Montaigne's study was a tower, walled all about with books. At his table in the midst he was the general focus of their wisdom. Hazlitt wrote much at an inn at Winterslow, with Salisbury Plain around the corner of his view. Now and then, let us hope, when the London coach was due, he received in his nostrils a savory smell from the kitchen stove. I taste pepper, sometimes, and sharp sauces in his writing. Stevenson, except for ill-health and a love of the South Seas (here was the novelist showing himself), would have preferred a windy perch over—looking Edinburgh.
It does seem as if a rather richer flavor were given to a book by knowing the circumstance of its composition. Consequently, readers, as they grow older, turn more and more to biography. It is chiefly not the biographies that deal with great crises and events, but rather the biographies that are concerned with small circumstance and agreeable gossip, that attract them most. The life of Gladstone, with its hard facts of British policy, is all very well; but Mr. Lucas's life of Lamb is better. Who would willingly neglect the record of a Thursday night at Inner Temple Lane? In these pages Talfourd, Procter, Hazlitt and Hunt have written their memories of these gatherings. It was to his partner at whist, as he was dealing, that Lamb once said, "If dirt was trumps, what hands you would hold!" Nights of wit and friendly banter! Who would not crowd his ears with gossip of that mirthful company?—George Dyer, who forgot his boots until half way home (the dear fellow grew forgetful as the smoking jug went round)—Charles Lamb feeling the stranger's bumps. Let the Empire totter! Let Napoleon fall! Africa shall be parceled as it may. Here will we sit until the cups are empty.
Lately, in a bookshop at the foot of Cornhill, I fell in with an old scholar who told me that it was his practice to recommend four books, which, taken end on end, furnished the general history of English letters from the Restoration to a time within our own memory. These books were "Pepys' Diary," "Boswell's Johnson," the "Diary and Letters of Madame d'Arblay" and the "Diary of Crabb Robinson."
Beginning almost with the days of Cromwell here is a chain of pleasant gossip across the space of more than two hundred years. Perhaps, at the first, there were old fellows still alive who could remember Shakespeare—who still sat in chimney corners and babbled through their toothless gums of Blackfriars and the Globe. And at the end we find a reference to President Lincoln and the freeing of the slaves.
Here are a hundred authors—perhaps a thousand—tucking up their cuffs, looking out from their familiar windows, scribbling their large or trivial masterpieces.
After-Dinner Pleasantries.
THERE is a shop below Fourteenth Street, somewhat remote from fashion, that sells nothing but tricks for amateur and parlor use. It is a region of cobblers, tailors and small grocers. Upstairs, locksmiths and buttonhole cutters look through dusty windows on the L, which, under some dim influence of the moon, tosses past the buildings here its human tide, up and down, night and morning.
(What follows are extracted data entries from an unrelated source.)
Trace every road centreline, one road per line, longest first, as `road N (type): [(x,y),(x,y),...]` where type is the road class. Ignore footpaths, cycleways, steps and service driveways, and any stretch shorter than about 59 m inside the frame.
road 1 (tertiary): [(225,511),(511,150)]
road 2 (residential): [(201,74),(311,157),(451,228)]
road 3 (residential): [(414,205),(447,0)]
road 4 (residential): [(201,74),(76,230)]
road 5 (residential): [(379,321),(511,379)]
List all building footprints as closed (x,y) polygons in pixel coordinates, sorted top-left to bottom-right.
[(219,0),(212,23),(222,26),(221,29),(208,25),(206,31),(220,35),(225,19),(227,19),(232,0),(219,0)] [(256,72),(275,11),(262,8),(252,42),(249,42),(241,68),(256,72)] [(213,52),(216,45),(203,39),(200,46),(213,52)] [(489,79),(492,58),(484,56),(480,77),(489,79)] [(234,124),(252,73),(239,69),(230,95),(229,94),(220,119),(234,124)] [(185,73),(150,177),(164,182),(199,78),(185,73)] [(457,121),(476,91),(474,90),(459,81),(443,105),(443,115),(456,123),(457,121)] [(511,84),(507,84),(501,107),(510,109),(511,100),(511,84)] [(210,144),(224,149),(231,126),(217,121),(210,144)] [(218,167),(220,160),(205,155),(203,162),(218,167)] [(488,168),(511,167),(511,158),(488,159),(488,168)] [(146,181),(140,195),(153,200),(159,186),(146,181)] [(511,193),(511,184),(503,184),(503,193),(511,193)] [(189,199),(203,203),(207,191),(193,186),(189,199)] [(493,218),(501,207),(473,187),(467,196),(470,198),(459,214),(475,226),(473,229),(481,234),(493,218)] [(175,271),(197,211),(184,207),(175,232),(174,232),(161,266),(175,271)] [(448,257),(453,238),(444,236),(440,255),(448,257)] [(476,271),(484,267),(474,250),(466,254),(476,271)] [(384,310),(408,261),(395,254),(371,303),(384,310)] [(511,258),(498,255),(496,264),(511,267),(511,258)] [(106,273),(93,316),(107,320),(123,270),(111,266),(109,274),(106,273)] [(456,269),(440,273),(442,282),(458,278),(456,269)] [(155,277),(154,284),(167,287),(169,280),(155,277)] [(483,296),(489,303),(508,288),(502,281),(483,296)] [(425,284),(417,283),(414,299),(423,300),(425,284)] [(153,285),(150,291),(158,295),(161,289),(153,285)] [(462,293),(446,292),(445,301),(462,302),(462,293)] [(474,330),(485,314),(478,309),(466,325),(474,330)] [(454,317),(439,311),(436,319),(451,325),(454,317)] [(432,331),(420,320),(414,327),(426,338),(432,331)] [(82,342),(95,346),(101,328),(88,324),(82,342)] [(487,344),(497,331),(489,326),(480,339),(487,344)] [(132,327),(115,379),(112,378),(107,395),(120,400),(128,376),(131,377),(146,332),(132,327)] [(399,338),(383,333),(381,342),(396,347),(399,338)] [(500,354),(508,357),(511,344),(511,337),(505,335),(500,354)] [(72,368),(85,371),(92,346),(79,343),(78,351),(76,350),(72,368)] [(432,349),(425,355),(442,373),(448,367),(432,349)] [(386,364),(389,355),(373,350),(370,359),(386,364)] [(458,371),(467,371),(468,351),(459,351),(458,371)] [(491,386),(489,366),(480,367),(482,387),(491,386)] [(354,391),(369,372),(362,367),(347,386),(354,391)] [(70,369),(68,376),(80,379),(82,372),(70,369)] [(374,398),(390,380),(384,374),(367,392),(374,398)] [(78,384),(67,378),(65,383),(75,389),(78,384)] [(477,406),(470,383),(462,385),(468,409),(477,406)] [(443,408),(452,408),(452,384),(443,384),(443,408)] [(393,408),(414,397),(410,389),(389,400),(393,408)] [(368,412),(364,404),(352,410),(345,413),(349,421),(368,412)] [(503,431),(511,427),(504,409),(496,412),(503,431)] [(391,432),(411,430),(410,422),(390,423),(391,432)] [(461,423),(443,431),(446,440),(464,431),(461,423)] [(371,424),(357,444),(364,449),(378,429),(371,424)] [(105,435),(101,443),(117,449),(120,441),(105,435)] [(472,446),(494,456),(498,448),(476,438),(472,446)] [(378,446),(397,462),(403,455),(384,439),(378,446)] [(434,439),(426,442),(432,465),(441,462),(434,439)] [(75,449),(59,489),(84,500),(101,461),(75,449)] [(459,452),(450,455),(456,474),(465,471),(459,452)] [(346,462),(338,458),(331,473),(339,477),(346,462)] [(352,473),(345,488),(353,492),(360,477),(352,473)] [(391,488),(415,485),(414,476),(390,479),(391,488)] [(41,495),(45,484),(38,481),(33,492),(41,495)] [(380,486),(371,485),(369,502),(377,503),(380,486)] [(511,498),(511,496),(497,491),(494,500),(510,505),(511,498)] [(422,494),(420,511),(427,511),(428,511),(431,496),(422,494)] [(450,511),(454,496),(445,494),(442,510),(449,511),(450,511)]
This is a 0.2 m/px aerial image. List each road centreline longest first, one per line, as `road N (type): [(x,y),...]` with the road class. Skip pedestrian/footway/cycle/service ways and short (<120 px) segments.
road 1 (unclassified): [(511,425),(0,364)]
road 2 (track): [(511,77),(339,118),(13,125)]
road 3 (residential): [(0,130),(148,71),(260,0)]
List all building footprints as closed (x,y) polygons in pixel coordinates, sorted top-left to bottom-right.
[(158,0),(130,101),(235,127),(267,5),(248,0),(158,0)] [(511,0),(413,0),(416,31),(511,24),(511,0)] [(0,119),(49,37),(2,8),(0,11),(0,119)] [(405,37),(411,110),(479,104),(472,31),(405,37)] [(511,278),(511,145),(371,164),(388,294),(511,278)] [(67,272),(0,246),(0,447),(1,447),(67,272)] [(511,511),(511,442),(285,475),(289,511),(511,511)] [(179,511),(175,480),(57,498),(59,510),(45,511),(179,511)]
The Trick Shop flatters itself on its signboard that it carries the largest line of its peculiar trickery on the western hemisphere—hinting modestly that Baluchistan, perhaps, or Mesopotamia (where magic might be supposed to flourish) may have an equal stock. The shop does not proclaim its greatness to the casual glance. Its enormity of fraud offers no hint to the unsuspecting curb. There must be caverns and cellars at the rear—a wealth of baffling sham un-rumored to the street, shelves sagging with agreeable deception, huge bales of sleight-of-hand and musty barrels of old magic.